Leigh Willis (PhD 2004) is a Behavioral Scientist at Centers for Disease Control and Prevention.
He was the Co-PI of an inaugural CDC Innovation fund project to develop and HIV/STI focused motion comic for young people ages 15-24, and served on the White House working group for using games as a policy tool.
His research at the CDC focuses on the sexual risk of heterosexual African American men and adolescents. He has presented and published in all of these areas. As an ORISE Community of Color Fellow in the Prevention Research Branch he engaged in preventing the HIV epidemic. These efforts include:
- leading a meta-analytical review of parent-child communication interventions;
- providing technical assistance as a project consultant on the Preventing African American Transmission of Heterosexual HIV Project (for Men) (PATHH 4MEN), Groundbreaking Interventions Project (Transgender and Heterosexually Active African-American Men, Transit TV (African-American Youth); and
- participating in the Replicating Effective Programs (REP) Team for Project AIM.
Dr.
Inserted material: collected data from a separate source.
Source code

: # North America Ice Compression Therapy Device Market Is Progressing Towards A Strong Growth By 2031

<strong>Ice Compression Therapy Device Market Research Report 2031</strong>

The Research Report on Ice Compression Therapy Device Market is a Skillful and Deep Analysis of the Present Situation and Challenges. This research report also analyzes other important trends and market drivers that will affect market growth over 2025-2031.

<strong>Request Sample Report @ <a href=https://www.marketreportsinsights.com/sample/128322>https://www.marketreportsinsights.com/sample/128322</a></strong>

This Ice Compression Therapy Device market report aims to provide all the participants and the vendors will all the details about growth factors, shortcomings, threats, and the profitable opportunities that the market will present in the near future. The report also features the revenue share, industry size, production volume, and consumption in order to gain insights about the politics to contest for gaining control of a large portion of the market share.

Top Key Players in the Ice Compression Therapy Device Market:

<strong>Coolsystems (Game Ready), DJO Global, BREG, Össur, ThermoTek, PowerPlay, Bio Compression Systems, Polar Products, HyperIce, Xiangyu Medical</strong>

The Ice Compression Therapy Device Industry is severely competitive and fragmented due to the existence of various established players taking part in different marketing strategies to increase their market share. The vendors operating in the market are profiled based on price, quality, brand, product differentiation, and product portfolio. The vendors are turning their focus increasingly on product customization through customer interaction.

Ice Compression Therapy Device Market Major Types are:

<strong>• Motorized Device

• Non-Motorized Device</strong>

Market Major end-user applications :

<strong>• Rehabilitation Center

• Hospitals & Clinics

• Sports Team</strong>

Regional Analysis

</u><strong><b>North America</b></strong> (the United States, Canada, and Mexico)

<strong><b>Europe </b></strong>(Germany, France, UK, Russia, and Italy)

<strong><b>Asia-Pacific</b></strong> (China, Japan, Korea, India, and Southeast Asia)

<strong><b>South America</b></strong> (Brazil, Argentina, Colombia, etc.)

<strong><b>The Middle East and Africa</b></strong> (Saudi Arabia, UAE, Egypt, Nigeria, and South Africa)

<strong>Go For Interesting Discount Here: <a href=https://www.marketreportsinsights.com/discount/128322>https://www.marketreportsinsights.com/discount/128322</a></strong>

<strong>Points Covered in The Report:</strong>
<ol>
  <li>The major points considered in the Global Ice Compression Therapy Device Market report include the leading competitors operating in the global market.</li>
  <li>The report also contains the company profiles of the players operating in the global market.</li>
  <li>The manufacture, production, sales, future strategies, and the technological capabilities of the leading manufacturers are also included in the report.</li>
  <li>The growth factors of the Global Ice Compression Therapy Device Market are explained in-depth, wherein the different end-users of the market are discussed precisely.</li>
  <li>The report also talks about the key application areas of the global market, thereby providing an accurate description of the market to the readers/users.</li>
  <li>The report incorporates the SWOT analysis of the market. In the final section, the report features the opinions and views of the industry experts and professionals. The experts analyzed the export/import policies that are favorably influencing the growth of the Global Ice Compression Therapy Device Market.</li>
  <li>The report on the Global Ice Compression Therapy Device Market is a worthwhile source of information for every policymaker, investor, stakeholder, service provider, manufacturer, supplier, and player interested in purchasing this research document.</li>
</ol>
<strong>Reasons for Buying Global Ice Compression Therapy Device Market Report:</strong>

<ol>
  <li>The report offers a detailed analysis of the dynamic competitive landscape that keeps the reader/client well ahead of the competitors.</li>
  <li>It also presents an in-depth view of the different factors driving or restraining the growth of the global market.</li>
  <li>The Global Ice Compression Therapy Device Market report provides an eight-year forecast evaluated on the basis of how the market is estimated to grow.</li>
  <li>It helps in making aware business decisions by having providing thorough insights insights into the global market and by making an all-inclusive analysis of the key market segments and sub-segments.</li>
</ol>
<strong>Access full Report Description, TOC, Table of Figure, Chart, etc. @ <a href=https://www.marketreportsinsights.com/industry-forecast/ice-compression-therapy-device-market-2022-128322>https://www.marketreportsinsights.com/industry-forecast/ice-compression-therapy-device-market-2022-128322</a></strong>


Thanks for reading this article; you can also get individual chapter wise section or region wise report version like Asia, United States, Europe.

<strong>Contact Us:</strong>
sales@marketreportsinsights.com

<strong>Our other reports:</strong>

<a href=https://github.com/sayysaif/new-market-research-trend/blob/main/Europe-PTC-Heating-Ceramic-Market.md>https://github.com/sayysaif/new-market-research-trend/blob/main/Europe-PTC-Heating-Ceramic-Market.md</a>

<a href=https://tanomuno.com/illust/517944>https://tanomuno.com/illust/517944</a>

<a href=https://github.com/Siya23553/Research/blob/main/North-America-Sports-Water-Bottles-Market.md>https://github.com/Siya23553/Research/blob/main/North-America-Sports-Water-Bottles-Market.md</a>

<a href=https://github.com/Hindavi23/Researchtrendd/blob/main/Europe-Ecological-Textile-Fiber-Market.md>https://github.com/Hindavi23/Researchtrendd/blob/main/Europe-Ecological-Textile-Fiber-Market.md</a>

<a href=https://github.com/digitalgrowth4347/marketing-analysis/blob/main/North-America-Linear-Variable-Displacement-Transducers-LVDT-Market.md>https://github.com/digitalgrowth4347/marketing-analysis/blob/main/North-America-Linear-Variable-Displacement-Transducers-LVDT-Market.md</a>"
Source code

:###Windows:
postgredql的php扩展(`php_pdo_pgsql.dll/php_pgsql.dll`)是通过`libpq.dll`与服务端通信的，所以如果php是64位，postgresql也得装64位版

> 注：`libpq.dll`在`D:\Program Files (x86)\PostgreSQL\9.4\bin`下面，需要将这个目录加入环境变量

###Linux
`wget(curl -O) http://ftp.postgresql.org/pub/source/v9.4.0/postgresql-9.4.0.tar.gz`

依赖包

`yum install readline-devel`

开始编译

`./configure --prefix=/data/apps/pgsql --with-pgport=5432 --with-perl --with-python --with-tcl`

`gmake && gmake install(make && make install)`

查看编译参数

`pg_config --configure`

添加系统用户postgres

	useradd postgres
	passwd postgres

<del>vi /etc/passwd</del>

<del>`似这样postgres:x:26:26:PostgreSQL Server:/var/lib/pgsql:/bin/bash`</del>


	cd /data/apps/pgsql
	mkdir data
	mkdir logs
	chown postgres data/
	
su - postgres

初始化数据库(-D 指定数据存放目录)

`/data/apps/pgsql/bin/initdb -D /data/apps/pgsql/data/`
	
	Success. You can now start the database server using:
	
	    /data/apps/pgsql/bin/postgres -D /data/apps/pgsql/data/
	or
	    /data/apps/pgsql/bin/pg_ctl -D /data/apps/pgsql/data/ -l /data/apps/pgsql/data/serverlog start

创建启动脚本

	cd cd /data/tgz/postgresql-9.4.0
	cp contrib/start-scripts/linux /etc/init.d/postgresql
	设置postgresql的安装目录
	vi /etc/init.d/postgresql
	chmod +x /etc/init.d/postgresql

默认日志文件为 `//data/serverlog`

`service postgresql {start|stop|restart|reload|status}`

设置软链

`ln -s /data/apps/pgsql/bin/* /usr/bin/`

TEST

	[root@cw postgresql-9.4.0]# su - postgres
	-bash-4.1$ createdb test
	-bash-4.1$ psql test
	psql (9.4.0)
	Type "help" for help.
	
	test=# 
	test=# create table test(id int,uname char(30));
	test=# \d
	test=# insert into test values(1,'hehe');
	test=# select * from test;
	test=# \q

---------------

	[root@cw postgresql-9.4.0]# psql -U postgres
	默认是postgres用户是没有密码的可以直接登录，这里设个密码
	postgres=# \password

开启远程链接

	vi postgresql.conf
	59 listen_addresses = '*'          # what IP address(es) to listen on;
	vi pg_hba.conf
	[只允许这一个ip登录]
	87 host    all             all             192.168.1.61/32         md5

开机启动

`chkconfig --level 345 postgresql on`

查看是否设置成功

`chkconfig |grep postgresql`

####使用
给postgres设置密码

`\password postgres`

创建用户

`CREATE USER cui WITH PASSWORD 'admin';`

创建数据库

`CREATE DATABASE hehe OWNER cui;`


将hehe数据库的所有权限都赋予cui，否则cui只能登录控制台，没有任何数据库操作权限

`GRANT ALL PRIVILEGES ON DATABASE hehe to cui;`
Willis is currently a behavioral scientist in the National Center for HIV/AIDS, Viral Hepatitis, STD and TB Prevention, Health Communication Science Office. His past research projects focused on social determinants of HIV among communities of color, HIV prevention among youth and African American heterosexual men and the use of media (traditional, social and new media) to prevent HIV/AIDS.